Its not the developer's fault particularly. There is no incentive for them to do anything but build as much as densely as possible. Cut acre plots into 1/8th of an acre. Condos for houses. Develop develop devlope, and let the next guy sacrifice his profits for greenlands.
But all is not lost yet.
Nosara still has something special in it. It has a population that prides itself on environmental sensitivity. That population agreed to deed the planned golf courses into green space. It petitioned for the beach to remain a reserve for 200 meters past high tide. There is a feeling there, a community that might, MIGHT, stem the flow of development.
Dont get me wrong. I am not advocating halting development. I advocate for sustainable, responsible development. I am not overly concerned about the earth...the earth will look untouched by human hand about a thousand years after the last human dies. The earth, and life, is far stronger than we. What I am concerned about is my relationship with that earth, and my childerens.
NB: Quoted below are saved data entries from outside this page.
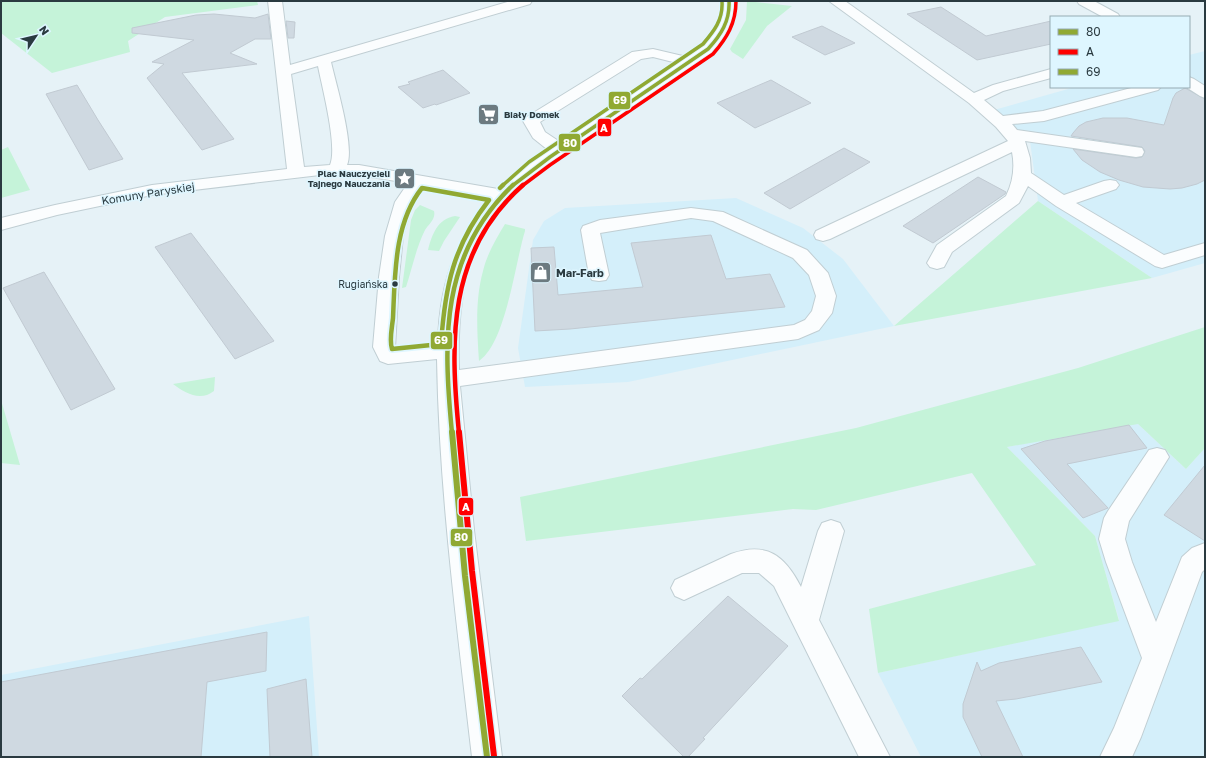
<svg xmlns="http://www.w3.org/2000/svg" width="1206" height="758" viewBox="0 0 1206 758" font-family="'Golos Text',sans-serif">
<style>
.built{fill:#d4effa}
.green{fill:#c5f3d9}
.building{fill:#cfd9e1;stroke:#c1cad2}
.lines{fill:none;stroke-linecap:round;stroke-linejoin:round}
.minor-casing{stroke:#c0ced3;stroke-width:2}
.minor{fill:#fbfdfe;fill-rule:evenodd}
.bus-1-far2-casing{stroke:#def6ff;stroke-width:5.5}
.bus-1-far1-casing{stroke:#def6ff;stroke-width:8}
.bus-1-casing{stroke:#def6ff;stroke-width:9}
.bus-2-far2-casing{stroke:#def6ff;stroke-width:5.5}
.bus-2-far1-casing{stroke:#def6ff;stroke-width:8}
.bus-2-casing{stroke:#def6ff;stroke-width:9}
.bus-3-far1-casing{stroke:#def6ff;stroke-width:5.5}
.bus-3-casing{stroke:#def6ff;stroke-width:8}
.bus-1-far2{stroke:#90a933;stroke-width:3.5}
.bus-1-far1{stroke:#90a933;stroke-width:4.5}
.bus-1{stroke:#90a933;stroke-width:6}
.bus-2-far2{stroke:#f00;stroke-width:3.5}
.bus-2-far1{stroke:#f00;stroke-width:4.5}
.bus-2{stroke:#f00;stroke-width:6}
.bus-3-far1{stroke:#90a933;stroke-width:3.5}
.bus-3{stroke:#90a933;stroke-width:4.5}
.bus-dot{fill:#2a3a40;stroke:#def6ff;stroke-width:1.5}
.labels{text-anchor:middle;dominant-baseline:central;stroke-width:3;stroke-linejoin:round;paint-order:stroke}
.far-poi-label{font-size:9px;font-weight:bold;fill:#2a3a40;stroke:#def6ff;text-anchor:start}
.bus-label{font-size:10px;fill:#2a3a40;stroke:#def6ff;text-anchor:end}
.street-label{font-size:11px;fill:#2a3a40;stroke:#def6ff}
.poi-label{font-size:11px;font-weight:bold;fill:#2a3a40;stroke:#def6ff;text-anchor:start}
.line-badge{stroke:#def6ff;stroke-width:1.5}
.badge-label{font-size:11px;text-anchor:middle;font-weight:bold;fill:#fff}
</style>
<rect width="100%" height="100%" fill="#e6f2f7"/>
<path class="built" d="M1205,51V263L1152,278L1038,201L1030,141L994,110L1075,87H1189V55Z
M736,198L803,228L843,259L894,326L628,382L525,387L518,348L533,240L544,221L565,208Z
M1138,424L1186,469L1205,448V757H921L878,673L1119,620L1095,536L1007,447L1114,425Z
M309,616L319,757H1V675Z"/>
<path class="green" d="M1,1H257L258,5L165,17L128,41L130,52L52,73L1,33Z
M747,1L792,6L767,26L743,59L732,52L730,49L746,20Z
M8,147L30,190L1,198V150Z
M1038,201L1152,278L894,326Z
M420,205L434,211C436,219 429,224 425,230C416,248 412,269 406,287L402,288L411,220L415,210Z
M455,216L460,217L444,241L439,251L428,250C432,235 437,219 455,216Z
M505,224L525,229V231C515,263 506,343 479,361C477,331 475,300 483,271C487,254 496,239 505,224Z
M1205,327V448L1186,469L1138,424L1007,447L1095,536L1119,621L878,673L869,609L1036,565L972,473L816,510L793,509L526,541L520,497L856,428L1078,368Z
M215,377L214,391C200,402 185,393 173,384Z
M1,400L20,465L1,463Z"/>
<path class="building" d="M941,7L986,36L1051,21V44L977,60L907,14Z
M214,14L255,18L268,14L271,39H255L230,53L257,64L182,73L234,139L202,150L147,78L164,64L152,62L194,40L132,33V28L196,15Z
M286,21L295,22L294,38H288Z
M822,26L855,43L825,55L792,37Z
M443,70L470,93L436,105L435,104L423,108L398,87L410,84L408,82Z
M771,80L811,103L755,128L717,103Z
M77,85L98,120L123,159L89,170L46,94Z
M1185,88L1205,99V180L1197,184L1182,188L1170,189L1143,187L1119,180L1100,172L1082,160L1073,149L1136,158L1142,157L1145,151L1142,147L1071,136L1073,133L1079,126L1086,122L1103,118H1127L1164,125L1173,98L1176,93Z
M844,148L870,162L790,209L764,193Z
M978,177L1006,192L1005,194L933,243L903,226Z
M191,233L274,341L235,359L155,247Z
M711,235L726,279L770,274L785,307L570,329L535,331L531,248L554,247L558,295L643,287L631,243Z
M44,272L115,389L71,410L3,288Z
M1129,425L1147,448L1067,464L1108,508L1083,518L1021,449L1045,441Z
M1205,465V541L1164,515Z
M728,596L788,646L703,738L705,739L688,757H684L622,696L640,678L642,679Z
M267,632L266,671L207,682L201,757H1V682Z
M1081,647L1102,682L1016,699L996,701L1023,757H982L963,717V704L977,662L981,671L999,663Z
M306,679L312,757H270L267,689Z"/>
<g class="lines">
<defs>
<path id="minor" d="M268,1H282L290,65L511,1H532L530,4L331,62C336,84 355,147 347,165H359L498,189L512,176L548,150L533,138L523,121L525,118L632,52L653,49L687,57C707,43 725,28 722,1H736C738,22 727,37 713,52L539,172C470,226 456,285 459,370L794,325L805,320L812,311L816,296L809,275L793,258L713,221L691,218L600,233L609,275L606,280L599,281L592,280L589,275L581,230L583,226L600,220L691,208L723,212L807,250L828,273L836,296L832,313L819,330L798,339L460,386L474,530L502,757H472C457,626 439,490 437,359L388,364L380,361L373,347L379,277L385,236L395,202L408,183L359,175H320L152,195L57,215L1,230V218L55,205L152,185L287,169ZM653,57L677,63L560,142L545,132L540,122L641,59ZM318,66C322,87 338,147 330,165L304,167L291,74ZM424,186L490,198C454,239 439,289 438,343L395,348L399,277L403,236L413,202Z
M829,1H845L974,93L993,85L1051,69V78L1003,91L984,100L1003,116L1043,111L1135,87H1161L1158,90L1044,121L1012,124L1017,130L1142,148L1144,152L1142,156L1136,157L1025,141L1030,158L1031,173L1064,195L1104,181L1110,180L1116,181L1119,185L1116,189L1076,203L1164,255L1205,243V255L1162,268L1155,266L1056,206L1028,186L1019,203L952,252L944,267L937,269L930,267L927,263L937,245L1006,196C1013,182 1015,167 1012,152L830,239L823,241L816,239L814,235L816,231L1008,141L996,127L969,103Z
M1077,1H1094L1118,14L1120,17H1103L1079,4Z
M1189,77L1194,79L1205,86V98L1200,96L1186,87H1189Z
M1157,448L1165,450L1169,457L1129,521L1125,539L1132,562L1156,622L1182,557L1192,548L1205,543V569L1202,572L1141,737L1132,757H1100L1114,728L1142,658L1106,562L1099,539L1104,518L1108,511L1149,450Z
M831,520L840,523L844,531L819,620L890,757H859L774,586L759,573H742L684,600L675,596L671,588L675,580L731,554C767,541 785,556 801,587L818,531L822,523Z"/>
</defs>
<use href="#minor" class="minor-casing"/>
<use href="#minor" class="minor"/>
<defs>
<path id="bus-1-far2" d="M512,186L550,157L708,49C721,35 730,21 729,1"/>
<path id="bus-1-far1" d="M452,433C443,339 440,255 513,185"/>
<path id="bus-1" d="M452,432L465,576L487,757"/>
<path id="bus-2-far2" d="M522,186L550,165L713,54C727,38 736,23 736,1"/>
<path id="bus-2-far1" d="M459,433C450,341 447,252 523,185"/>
<path id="bus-2" d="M459,432L472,571L494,756"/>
<path id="bus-3-far1" d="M502,186L529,162L703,44C714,31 723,20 722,2"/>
<path id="bus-3" d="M422,188L489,200C453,246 445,287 441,344L392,349C389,340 392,328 393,318C395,275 394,223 422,188Z
M500,188L503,185"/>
</defs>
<use href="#bus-1-far2" class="bus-1-far2-casing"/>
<use href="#bus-1-far1" class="bus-1-far1-casing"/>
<use href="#bus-1" class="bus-1-casing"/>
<use href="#bus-2-far2" class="bus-2-far2-casing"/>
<use href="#bus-2-far1" class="bus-2-far1-casing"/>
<use href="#bus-2" class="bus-2-casing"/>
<use href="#bus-3-far1" class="bus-3-far1-casing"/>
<use href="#bus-3" class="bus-3-casing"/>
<use href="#bus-1-far2" class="bus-1-far2"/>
<use href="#bus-1-far1" class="bus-1-far1"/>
<use href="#bus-1" class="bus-1"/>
<use href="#bus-2-far2" class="bus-2-far2"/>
<use href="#bus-2-far1" class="bus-2-far1"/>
<use href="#bus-2" class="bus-2"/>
<use href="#bus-3-far1" class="bus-3-far1"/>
<use href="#bus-3" class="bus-3"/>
</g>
<defs>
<symbol id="supermarket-square" viewBox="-11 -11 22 22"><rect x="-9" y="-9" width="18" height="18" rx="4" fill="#6c7a80" stroke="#def6ff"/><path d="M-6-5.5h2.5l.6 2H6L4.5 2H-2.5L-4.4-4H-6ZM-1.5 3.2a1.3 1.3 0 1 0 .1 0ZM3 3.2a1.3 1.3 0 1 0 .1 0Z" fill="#fff"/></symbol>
<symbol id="sight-square" viewBox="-11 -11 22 22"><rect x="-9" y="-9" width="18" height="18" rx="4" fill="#6c7a80" stroke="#def6ff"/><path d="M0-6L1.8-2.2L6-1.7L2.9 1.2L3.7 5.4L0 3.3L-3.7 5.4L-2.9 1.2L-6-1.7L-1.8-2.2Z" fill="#fff"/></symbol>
<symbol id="shop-square" viewBox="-11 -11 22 22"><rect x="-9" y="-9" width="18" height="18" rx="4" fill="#6c7a80" stroke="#def6ff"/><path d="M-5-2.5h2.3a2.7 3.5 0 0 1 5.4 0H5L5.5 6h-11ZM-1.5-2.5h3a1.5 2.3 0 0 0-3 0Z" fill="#fff"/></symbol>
</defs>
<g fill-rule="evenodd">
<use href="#supermarket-square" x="476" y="102" width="25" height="25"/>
<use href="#sight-square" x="392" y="166" width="25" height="25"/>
<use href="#shop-square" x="528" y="260" width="25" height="25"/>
</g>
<circle class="bus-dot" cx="395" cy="284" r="3.5"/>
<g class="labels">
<g class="far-poi-label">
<text x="504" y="114">Biały Domek</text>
<text x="390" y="173" text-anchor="end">Plac Nauczycieli<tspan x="390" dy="10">Tajnego Nauczania</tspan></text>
</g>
<g class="bus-label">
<text x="388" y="284">Rugiańska</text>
</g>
<g class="street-label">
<text transform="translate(148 193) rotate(-9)">Komuny Paryskiej</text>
</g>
<g class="poi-label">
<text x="556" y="272">Mar-Farb</text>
</g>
</g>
<g class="line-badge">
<rect x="608" y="91" width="23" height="19" rx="4" fill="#90a933"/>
<rect x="597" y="118" width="15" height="19" rx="4" fill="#f00"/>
<rect x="558" y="133" width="23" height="19" rx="4" fill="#90a933"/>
<rect x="430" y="331" width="23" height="19" rx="4" fill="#90a933"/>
<rect x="458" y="497" width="16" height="19" rx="4" fill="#f00"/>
<rect x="450" y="528" width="23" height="19" rx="4" fill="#90a933"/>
</g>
<g class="badge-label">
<text x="620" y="104">69</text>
<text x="604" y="132">A</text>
<text x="570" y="147">80</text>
<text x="441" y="344">69</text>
<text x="466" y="511">A</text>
<text x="461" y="541">80</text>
</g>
<rect width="1206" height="758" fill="none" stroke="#2a3a40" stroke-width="4"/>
<rect x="1050" y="16" width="140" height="72" fill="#def6ff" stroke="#96abb3"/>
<rect x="1058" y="29" width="20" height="6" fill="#90a933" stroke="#96abb3"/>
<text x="1086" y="36" font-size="12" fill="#2a3a40">80</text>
<rect x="1058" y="49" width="20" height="6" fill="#ff0000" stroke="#96abb3"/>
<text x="1086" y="56" font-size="12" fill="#2a3a40">A</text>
<rect x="1058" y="69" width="20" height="6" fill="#90a933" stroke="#96abb3"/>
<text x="1086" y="76" font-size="12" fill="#2a3a40">69</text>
<g transform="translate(36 36) rotate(55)" stroke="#def6ff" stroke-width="3" paint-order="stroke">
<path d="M0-3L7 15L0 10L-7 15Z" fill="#2a3a40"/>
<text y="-6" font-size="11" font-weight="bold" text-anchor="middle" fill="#2a3a40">N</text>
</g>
</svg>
It is ultimately very selfish. I dont want to live in LA. I dont want Cota Rica to become Miami. I like the vibe there, and I want to preserve it, even extend it.
My house is an experiment in doing just that, responsible development. No retaining walls. minimal earth moving. piers so that the widlife can pass under the structure. Minimal square footage, passive cooling, open air, open light. Cisterns for water, cells for power. It is not rocket science, it simply requires repulsing the urge to build as big as you can.